- **Task details**:
Retype the entire listing below verbatim, leaving out the pictures.

Begin

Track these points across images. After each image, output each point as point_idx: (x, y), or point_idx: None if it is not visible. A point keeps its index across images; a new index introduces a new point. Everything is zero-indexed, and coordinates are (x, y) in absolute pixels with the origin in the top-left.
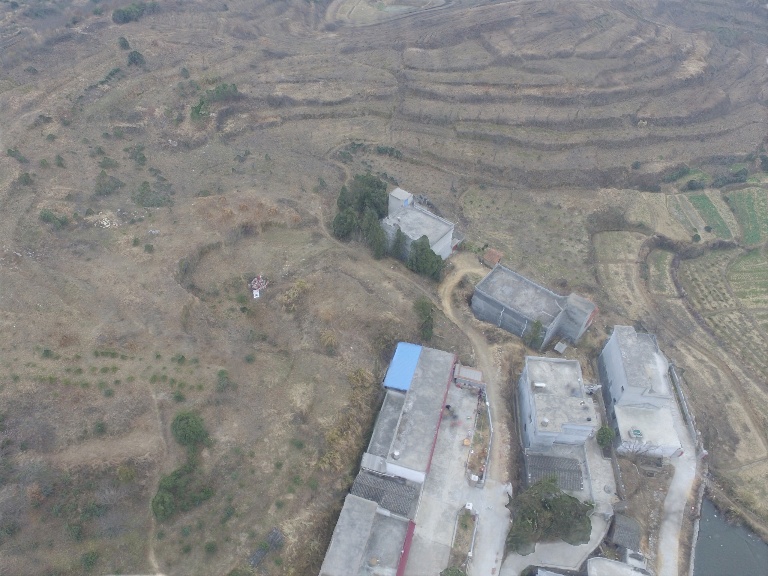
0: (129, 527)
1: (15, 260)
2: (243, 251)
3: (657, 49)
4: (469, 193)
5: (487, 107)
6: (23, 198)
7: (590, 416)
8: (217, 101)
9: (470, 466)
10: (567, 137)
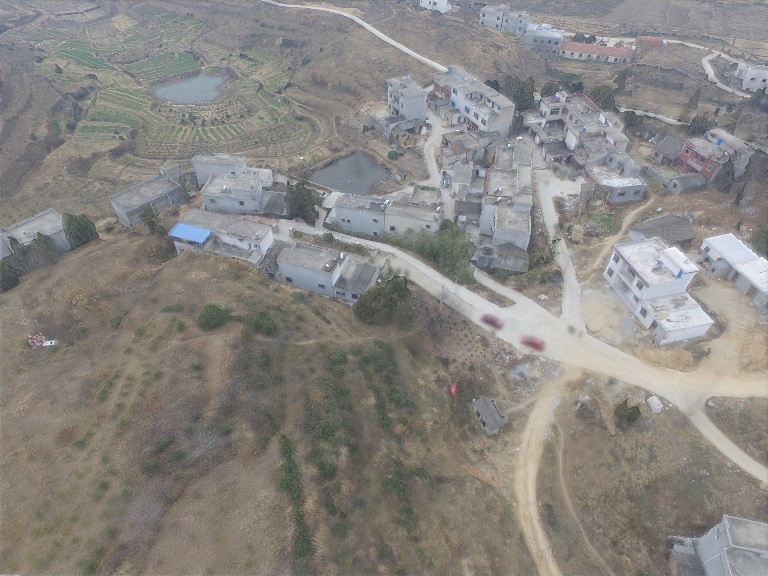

End

- **Full output**:
Track these points across images. After each image, output each point as point_idx: (x, y), or point_idx: None if it is not visible. A point keeps its index across images; a new index introduces a new point. Everything is zero-indexed, and coordinates are (x, y) in absolute pixels with the origin in the top-left.
0: (129, 527)
1: (15, 260)
2: (243, 251)
3: (657, 49)
4: (469, 193)
5: (487, 107)
6: (23, 198)
7: (590, 416)
8: (217, 101)
9: (470, 466)
10: (567, 137)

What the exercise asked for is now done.